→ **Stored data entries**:

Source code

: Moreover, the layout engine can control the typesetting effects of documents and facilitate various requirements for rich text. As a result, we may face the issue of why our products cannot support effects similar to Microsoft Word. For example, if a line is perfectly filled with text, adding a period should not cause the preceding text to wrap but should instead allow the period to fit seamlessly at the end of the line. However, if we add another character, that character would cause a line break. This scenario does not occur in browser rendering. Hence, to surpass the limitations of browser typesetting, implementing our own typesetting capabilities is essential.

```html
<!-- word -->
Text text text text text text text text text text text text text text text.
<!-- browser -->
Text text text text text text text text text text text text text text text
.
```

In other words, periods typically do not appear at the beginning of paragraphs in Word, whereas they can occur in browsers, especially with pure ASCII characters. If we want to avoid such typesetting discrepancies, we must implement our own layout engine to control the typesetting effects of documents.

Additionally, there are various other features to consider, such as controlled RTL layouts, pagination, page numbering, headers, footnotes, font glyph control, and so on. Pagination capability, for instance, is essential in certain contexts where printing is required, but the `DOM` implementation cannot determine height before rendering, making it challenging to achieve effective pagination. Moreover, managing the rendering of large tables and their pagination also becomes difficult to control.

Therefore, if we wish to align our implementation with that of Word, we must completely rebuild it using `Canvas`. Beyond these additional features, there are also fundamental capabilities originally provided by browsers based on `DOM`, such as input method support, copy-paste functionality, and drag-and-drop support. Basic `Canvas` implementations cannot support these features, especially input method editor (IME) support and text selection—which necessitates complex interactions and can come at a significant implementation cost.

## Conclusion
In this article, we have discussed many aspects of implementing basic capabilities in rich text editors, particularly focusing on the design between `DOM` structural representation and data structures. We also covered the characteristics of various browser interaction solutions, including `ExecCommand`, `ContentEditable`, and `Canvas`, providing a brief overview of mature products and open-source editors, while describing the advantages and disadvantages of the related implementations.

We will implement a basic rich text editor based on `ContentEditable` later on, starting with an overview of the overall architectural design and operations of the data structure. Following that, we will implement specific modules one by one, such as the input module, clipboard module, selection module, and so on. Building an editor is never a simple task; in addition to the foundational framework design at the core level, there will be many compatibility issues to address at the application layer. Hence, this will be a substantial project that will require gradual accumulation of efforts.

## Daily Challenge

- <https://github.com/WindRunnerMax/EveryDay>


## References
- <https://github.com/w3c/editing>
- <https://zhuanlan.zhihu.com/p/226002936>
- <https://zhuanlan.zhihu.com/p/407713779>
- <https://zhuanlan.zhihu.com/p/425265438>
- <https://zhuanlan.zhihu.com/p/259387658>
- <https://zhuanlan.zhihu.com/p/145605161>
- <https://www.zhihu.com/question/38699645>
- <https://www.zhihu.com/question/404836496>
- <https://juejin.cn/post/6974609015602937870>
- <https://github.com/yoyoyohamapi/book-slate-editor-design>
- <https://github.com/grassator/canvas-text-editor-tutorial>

→ **What you have to do**:
Filter the entries by the string "github" and copy each matching line.

→ **Your response**:
- <https://github.com/WindRunnerMax/EveryDay>
- <https://github.com/w3c/editing>
- <https://github.com/yoyoyohamapi/book-slate-editor-design>
- <https://github.com/grassator/canvas-text-editor-tutorial>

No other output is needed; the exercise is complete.